Once a stock is issued, investors still need a place to trade it. That is where exchanges and other trading venues matter. On U.S. securities exams, you need to distinguish listing from trading, understand that equity orders can be routed across multiple venues, and recognize that market structure supports liquidity, price discovery, and best execution.
A national securities exchange is a regulated trading venue on which securities may be listed and traded. In the U.S. equity market, the NYSE and Nasdaq are the best-known examples. Listing on an exchange means the issuer meets that venue’s standards for financial condition, governance, and ongoing disclosure.
A listed stock, however, is not limited to one location for trading. Once public, the stock can trade across multiple venues, depending on where broker-dealers route orders and where execution quality is available.
Not all trading occurs on a traditional exchange. Alternative trading systems, including certain electronic communication networks, match buyers and sellers outside a registered exchange framework. Market makers also stand ready to buy or sell from their own inventory, which can support liquidity.
The important exam point is functional: multiple venues can contribute to one stock’s trading market. A broker handling customer orders must think about execution quality, not simply default to the venue where the stock is listed.
flowchart LR
A["Customer order"] --> B["Broker-dealer"]
B --> C["Exchange"]
B --> D["Alternative trading system"]
B --> E["Market maker or wholesaler"]
C --> F["Execution"]
D --> F
E --> F
F --> G["Clearing and settlement"]
Some equity securities trade over the counter rather than on a national exchange. OTC trading is dealer-based rather than exchange-listed. In general, exchange listing tends to involve more formal listing standards, while OTC securities may involve different liquidity, transparency, and issuer-profile characteristics.
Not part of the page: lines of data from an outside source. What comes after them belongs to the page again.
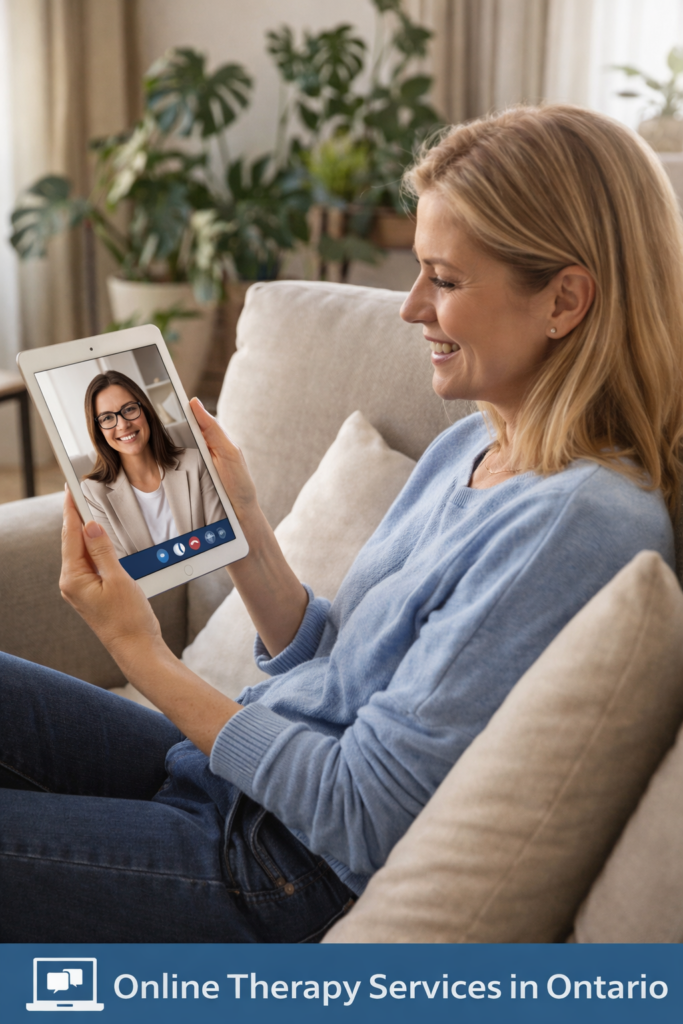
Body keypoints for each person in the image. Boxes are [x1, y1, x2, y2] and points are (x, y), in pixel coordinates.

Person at [2, 105, 682, 942]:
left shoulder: (575, 525)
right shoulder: (475, 440)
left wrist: (137, 651)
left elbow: (360, 811)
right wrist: (246, 523)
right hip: (239, 785)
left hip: (279, 871)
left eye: (446, 279)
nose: (410, 308)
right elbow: (344, 667)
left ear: (564, 301)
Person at [80, 370, 225, 557]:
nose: (123, 425)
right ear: (98, 429)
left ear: (146, 411)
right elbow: (120, 569)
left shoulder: (195, 462)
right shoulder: (93, 493)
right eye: (107, 418)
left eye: (129, 409)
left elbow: (220, 541)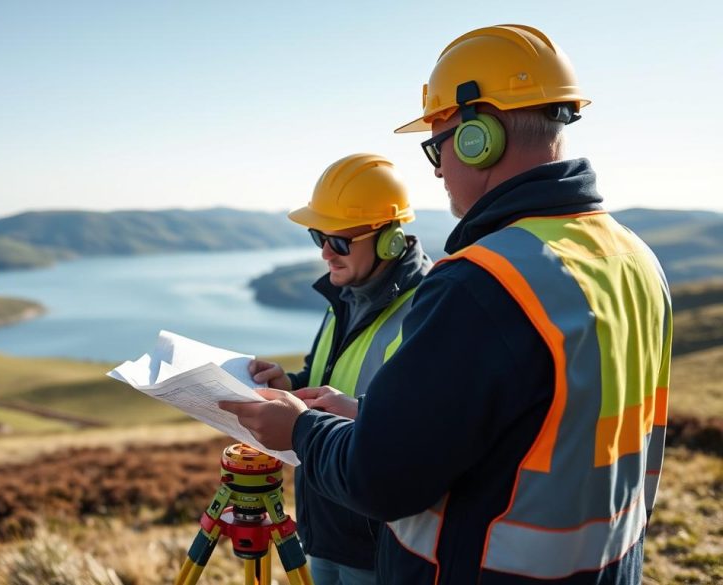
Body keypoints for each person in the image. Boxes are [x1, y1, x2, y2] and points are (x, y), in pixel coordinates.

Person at [222, 24, 672, 584]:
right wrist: (365, 416)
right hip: (606, 566)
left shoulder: (483, 282)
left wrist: (303, 431)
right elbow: (539, 422)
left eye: (438, 144)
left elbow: (381, 478)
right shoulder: (635, 258)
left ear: (478, 136)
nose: (436, 168)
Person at [248, 153, 431, 584]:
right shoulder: (344, 298)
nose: (326, 253)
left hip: (378, 544)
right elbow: (325, 379)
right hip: (325, 526)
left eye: (341, 242)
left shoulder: (426, 309)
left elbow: (424, 427)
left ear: (388, 238)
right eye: (319, 237)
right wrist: (289, 385)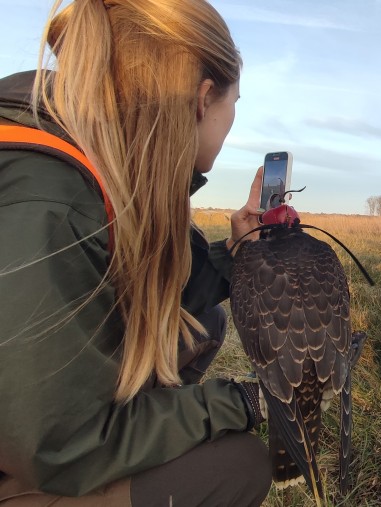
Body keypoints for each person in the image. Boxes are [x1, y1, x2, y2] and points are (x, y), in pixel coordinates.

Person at [0, 1, 271, 505]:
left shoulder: (91, 155)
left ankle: (142, 430)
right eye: (237, 101)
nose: (233, 121)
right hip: (40, 448)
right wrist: (246, 401)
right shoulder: (47, 205)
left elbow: (161, 286)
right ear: (203, 98)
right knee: (236, 467)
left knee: (201, 321)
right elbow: (57, 442)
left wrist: (236, 254)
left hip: (31, 423)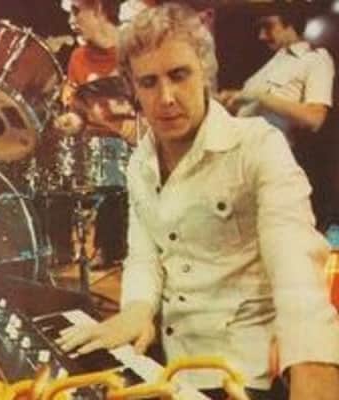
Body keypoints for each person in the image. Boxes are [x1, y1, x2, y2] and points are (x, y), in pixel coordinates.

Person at [56, 3, 339, 400]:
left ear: (204, 72)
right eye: (149, 82)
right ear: (133, 88)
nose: (166, 97)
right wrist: (136, 309)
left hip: (241, 374)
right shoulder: (140, 162)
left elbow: (294, 263)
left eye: (179, 75)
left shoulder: (258, 145)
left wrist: (313, 363)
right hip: (168, 364)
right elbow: (144, 256)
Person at [217, 4, 336, 229]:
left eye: (268, 26)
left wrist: (261, 97)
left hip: (274, 165)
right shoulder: (271, 63)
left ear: (290, 23)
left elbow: (315, 118)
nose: (262, 36)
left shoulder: (315, 59)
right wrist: (231, 100)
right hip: (239, 165)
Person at [55, 0, 136, 268]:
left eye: (77, 11)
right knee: (104, 156)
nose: (71, 20)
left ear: (99, 8)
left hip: (140, 139)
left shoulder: (134, 49)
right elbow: (79, 112)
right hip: (101, 146)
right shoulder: (78, 58)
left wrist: (140, 127)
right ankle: (108, 246)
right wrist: (72, 121)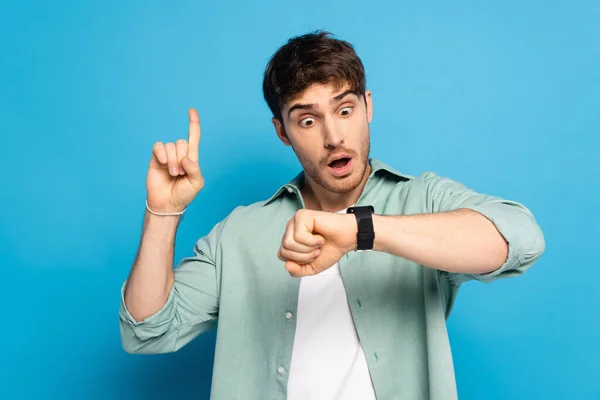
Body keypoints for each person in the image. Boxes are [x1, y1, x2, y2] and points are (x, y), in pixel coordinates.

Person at [119, 31, 545, 400]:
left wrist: (360, 230)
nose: (334, 136)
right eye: (308, 120)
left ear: (368, 106)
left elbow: (520, 241)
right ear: (282, 132)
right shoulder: (240, 233)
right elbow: (148, 330)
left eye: (345, 110)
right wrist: (163, 210)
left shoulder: (422, 200)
That does not mean every OTC security is unsuitable, but it does mean exam questions may use OTC status as a clue about trading conditions or risk.
Venue structure affects:
These concepts connect directly to suitability and order handling. A thinly traded stock with wide spreads presents a different trading environment from a highly liquid large-cap stock quoted actively across venues.
A customer enters a market order to buy a stock listed on Nasdaq. The representative explains that the order may be executed on another venue instead of on Nasdaq itself. Which statement best explains that result?
A. Listed stocks may trade across multiple venues as firms seek appropriate execution. B. Once listed, a stock is no longer considered a Nasdaq security. C. Customer orders in listed stocks must first be approved by the issuer. D. The order cannot be executed until the transfer agent confirms ownership.
Correct Answer: A
Explanation: In the U.S. equity market, listed stocks can trade across multiple venues. Broker-dealers may route orders to exchanges, ATSs, or market makers based on execution considerations.